* **Work item**
Search for the word "pretty" in the entries. Each line that holds it should be copied.

* **Hardware design source files**
• • • •
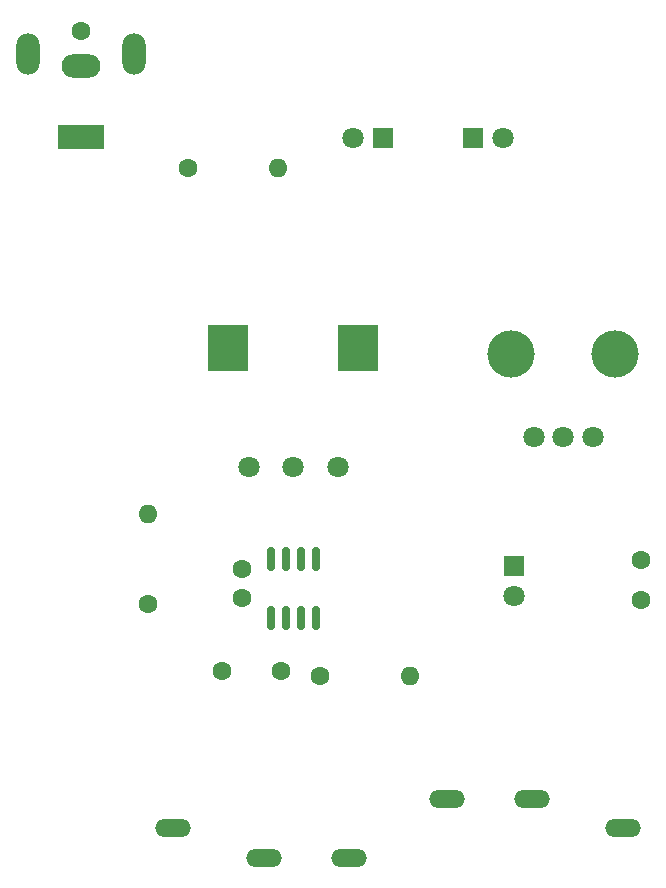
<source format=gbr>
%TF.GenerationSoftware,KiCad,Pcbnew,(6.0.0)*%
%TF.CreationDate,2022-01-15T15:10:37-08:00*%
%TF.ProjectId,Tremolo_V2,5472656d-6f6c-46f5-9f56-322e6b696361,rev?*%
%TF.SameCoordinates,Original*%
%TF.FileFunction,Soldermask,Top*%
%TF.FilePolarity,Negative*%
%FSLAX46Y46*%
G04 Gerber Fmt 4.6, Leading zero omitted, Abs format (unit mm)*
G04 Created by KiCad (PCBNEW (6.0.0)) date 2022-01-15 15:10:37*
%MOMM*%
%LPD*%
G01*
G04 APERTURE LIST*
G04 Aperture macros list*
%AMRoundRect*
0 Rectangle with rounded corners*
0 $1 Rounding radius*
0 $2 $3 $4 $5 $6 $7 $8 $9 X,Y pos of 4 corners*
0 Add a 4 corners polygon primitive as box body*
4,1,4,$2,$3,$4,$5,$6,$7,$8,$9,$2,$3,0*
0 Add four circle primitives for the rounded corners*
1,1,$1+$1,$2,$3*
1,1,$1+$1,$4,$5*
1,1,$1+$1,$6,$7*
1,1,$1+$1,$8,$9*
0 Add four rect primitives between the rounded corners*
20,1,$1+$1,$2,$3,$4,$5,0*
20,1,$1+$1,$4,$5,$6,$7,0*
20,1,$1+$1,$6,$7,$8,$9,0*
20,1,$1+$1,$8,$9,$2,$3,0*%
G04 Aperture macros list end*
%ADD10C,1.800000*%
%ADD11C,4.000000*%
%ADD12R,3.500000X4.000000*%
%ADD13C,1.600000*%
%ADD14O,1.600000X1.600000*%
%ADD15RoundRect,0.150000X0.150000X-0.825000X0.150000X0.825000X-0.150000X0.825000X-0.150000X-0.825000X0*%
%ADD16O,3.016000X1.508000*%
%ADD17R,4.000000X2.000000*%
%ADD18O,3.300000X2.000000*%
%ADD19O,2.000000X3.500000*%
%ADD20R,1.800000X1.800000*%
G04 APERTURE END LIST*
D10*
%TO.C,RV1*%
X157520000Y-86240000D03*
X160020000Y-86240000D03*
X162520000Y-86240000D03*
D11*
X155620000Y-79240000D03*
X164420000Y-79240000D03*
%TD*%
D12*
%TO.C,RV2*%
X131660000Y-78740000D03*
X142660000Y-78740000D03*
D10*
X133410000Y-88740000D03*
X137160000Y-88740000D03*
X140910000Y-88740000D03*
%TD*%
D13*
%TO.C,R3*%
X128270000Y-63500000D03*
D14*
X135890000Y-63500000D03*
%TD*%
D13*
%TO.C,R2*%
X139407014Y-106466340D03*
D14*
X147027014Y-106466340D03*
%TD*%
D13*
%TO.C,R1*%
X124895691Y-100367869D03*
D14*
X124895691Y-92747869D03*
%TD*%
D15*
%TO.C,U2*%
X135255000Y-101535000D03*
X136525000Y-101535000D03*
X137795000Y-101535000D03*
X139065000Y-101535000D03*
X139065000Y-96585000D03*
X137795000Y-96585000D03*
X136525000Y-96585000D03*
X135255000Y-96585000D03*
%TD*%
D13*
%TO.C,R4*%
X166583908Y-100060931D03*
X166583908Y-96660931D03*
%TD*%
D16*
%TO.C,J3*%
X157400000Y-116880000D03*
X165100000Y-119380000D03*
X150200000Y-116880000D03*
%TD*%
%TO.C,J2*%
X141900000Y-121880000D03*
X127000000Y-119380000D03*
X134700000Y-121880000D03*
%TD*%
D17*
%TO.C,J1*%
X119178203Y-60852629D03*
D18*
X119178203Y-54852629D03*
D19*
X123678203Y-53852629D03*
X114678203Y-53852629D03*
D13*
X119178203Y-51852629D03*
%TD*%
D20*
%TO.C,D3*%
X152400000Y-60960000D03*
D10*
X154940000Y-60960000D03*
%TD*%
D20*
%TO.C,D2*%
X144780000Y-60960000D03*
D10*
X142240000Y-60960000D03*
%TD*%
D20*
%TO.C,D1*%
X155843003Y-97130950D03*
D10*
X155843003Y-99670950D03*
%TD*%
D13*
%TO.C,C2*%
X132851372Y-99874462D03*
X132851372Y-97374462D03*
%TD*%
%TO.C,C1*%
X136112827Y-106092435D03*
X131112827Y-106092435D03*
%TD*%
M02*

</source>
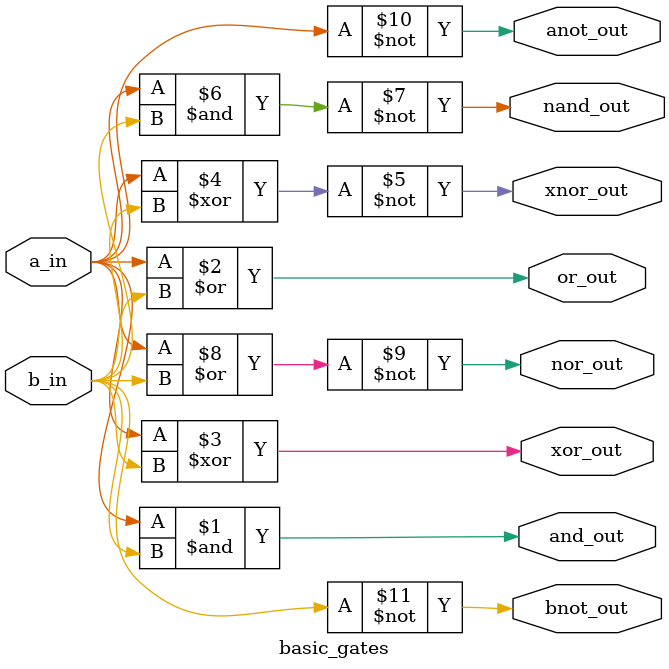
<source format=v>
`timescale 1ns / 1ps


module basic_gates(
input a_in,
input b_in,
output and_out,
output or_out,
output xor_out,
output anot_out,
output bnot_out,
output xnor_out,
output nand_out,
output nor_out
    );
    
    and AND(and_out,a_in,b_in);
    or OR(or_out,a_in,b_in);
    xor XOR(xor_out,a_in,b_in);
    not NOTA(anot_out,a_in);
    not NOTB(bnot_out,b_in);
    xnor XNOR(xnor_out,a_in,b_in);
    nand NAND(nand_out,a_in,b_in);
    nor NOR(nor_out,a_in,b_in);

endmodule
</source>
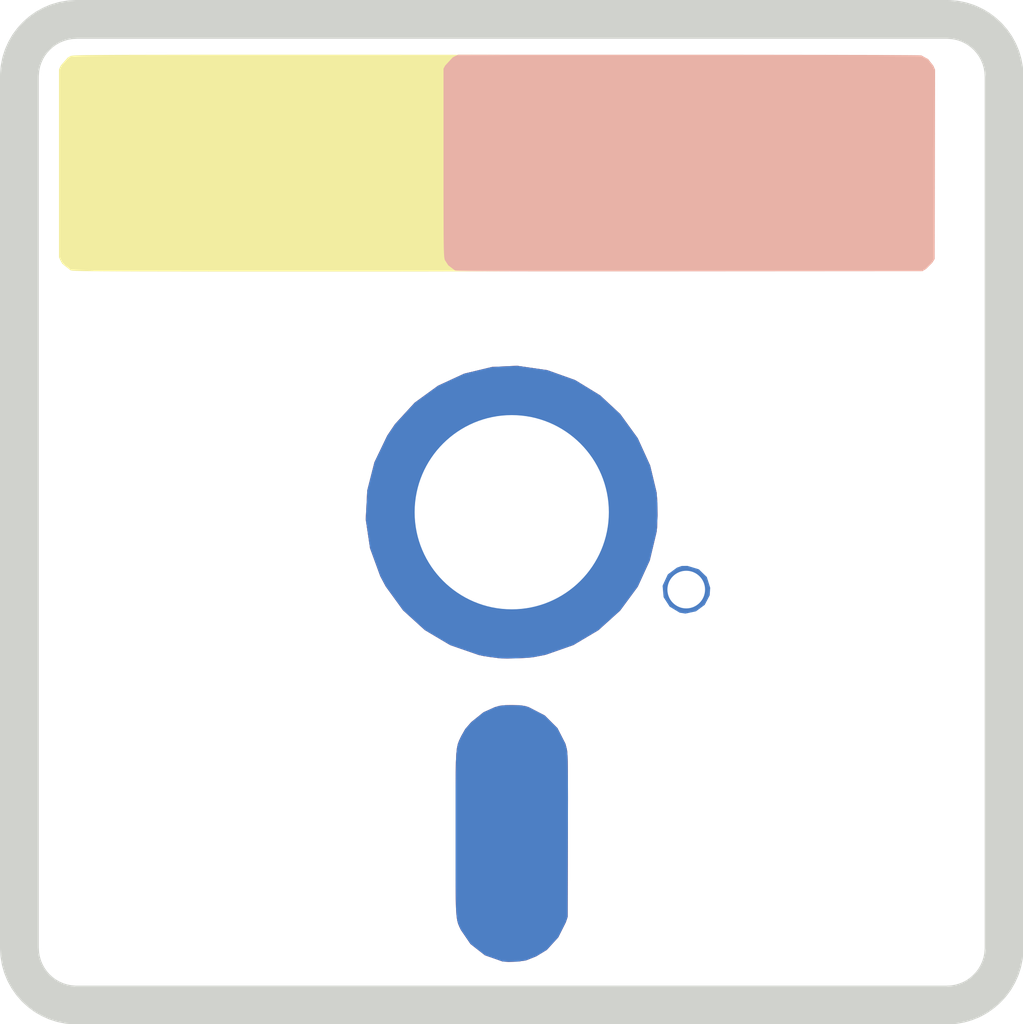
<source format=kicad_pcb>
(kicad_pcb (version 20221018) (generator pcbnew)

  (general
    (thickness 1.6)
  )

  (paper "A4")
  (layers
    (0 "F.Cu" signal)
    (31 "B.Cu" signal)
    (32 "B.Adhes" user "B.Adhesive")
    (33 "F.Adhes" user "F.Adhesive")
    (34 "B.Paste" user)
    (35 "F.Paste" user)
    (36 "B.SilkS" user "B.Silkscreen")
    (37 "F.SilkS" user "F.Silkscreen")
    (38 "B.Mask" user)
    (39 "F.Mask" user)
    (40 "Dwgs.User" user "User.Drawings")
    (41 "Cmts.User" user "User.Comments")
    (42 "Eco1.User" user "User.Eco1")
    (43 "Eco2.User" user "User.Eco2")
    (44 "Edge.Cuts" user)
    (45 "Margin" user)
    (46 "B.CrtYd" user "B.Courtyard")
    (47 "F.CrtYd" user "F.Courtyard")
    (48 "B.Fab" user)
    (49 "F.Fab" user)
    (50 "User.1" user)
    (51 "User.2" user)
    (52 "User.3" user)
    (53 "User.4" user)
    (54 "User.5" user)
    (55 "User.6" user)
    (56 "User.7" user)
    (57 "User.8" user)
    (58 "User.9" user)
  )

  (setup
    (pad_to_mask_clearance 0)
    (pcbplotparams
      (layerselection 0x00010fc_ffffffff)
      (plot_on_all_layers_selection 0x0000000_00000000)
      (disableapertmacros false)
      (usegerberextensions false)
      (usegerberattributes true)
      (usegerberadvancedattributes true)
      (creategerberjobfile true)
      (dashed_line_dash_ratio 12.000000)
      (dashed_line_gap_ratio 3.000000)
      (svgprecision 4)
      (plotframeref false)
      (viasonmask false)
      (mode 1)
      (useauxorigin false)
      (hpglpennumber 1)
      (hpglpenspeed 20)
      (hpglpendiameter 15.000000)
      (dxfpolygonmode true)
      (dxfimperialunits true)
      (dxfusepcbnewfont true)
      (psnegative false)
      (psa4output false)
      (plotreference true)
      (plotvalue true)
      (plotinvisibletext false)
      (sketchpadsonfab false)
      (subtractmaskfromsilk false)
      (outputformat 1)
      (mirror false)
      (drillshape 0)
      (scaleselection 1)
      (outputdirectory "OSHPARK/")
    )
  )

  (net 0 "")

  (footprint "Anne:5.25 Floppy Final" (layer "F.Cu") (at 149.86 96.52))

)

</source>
• • • •
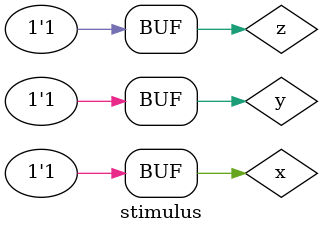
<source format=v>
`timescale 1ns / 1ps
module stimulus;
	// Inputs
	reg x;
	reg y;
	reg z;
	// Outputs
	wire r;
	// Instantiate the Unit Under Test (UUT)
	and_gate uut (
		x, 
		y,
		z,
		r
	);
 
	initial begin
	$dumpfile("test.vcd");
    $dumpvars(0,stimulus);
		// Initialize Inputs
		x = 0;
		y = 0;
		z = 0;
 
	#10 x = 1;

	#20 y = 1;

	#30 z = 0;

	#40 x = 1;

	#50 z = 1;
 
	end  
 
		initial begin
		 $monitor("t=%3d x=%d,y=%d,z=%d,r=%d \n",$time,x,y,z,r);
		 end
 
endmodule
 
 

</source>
• • • •
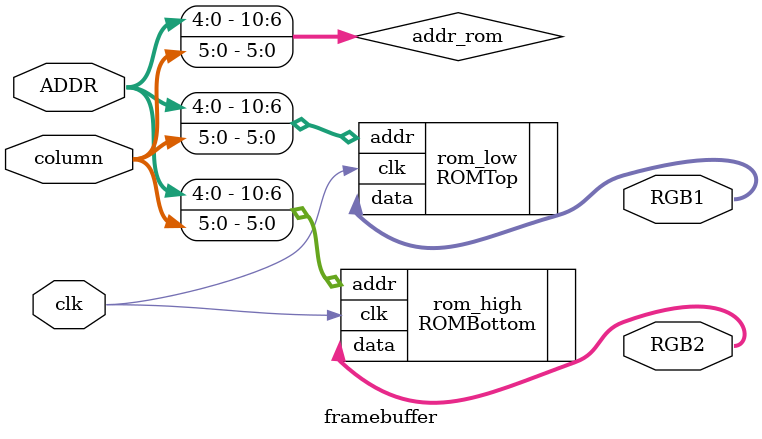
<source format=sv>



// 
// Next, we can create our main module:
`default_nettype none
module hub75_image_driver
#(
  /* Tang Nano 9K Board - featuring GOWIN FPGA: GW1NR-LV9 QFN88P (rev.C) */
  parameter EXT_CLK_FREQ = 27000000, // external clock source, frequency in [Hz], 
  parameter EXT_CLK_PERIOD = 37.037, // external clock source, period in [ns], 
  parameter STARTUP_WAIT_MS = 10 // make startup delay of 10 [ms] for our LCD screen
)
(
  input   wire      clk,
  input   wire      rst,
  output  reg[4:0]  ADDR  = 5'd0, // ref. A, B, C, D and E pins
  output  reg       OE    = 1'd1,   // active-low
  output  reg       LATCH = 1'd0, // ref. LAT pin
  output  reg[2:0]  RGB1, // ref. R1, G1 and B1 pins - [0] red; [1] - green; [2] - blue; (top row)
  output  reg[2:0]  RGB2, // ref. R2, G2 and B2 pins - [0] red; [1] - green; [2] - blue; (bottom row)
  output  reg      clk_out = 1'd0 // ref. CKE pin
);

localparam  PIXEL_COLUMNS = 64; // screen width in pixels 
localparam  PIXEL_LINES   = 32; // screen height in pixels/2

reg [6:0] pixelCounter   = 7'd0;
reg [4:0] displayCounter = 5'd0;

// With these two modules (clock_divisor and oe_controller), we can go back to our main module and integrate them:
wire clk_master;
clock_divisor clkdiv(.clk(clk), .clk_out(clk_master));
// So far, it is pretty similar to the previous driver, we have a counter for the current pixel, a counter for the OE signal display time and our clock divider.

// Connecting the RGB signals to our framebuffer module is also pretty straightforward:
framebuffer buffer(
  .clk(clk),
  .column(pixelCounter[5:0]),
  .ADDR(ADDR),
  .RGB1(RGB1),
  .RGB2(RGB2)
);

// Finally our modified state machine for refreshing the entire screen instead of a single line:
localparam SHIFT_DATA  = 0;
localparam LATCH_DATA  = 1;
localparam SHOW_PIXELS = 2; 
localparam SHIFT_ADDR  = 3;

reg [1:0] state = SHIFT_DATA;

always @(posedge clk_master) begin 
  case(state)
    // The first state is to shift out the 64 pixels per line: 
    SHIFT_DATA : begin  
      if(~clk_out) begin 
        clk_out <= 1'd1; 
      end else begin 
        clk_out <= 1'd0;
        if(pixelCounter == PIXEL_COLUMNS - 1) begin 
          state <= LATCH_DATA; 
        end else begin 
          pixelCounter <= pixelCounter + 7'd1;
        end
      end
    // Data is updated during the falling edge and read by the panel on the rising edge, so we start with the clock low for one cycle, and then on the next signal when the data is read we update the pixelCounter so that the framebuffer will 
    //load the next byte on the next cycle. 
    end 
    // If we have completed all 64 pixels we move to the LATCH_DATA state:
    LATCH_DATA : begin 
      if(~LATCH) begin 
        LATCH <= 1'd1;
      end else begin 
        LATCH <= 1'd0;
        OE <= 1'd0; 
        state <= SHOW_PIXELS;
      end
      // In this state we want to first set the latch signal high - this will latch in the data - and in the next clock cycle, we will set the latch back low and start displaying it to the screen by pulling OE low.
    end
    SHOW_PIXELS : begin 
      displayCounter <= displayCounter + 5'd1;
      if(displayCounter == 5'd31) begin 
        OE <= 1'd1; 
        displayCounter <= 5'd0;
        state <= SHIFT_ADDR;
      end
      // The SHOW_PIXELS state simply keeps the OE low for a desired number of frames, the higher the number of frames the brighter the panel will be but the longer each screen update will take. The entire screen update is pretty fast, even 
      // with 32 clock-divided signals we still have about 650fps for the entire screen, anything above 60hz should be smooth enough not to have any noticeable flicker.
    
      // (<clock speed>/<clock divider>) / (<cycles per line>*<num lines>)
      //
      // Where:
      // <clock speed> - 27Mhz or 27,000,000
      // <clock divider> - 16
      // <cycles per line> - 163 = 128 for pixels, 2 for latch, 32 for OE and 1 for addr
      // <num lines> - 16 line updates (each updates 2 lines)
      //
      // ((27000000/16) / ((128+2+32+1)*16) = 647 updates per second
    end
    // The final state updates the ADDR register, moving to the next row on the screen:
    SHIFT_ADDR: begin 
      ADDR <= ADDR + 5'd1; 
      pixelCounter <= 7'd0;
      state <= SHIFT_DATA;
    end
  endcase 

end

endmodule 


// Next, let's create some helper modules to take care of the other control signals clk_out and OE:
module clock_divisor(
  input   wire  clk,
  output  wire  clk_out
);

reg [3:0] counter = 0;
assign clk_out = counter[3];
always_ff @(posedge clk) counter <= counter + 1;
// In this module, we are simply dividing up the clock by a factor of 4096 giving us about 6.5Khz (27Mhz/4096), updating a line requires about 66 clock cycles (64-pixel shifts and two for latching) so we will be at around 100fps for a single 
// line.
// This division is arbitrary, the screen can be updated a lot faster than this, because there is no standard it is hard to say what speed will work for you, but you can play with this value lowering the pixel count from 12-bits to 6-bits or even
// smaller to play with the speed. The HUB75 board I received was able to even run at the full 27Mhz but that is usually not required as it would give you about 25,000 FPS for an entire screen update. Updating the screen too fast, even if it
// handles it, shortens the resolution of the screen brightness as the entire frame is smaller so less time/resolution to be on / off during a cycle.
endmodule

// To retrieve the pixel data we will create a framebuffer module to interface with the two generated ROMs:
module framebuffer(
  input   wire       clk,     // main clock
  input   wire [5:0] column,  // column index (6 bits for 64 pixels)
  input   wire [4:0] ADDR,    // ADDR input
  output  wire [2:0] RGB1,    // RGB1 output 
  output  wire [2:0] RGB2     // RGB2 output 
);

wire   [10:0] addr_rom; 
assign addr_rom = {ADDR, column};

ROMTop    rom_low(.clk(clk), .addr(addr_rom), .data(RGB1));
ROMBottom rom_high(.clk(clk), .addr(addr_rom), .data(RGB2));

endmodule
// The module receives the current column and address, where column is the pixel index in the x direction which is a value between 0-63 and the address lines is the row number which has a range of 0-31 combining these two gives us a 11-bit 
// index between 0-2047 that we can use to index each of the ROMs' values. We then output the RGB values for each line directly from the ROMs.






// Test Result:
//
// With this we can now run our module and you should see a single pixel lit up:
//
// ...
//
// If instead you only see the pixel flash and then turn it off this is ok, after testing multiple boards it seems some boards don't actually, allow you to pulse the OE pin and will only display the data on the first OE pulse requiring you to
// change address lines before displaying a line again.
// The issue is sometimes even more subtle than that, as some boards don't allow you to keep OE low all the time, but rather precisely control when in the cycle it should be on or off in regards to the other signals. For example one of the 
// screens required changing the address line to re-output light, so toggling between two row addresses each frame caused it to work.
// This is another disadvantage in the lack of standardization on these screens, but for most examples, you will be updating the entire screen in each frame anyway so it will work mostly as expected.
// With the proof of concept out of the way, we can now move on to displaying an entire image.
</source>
• • • •
* **Exercise answer**
// So far, it is pretty similar to the previous driver, we have a counter for the current pixel, a counter for the OE signal display time and our clock divider.
// Connecting the RGB signals to our framebuffer module is also pretty straightforward:
      // The SHOW_PIXELS state simply keeps the OE low for a desired number of frames, the higher the number of frames the brighter the panel will be but the longer each screen update will take. The entire screen update is pretty fast, even 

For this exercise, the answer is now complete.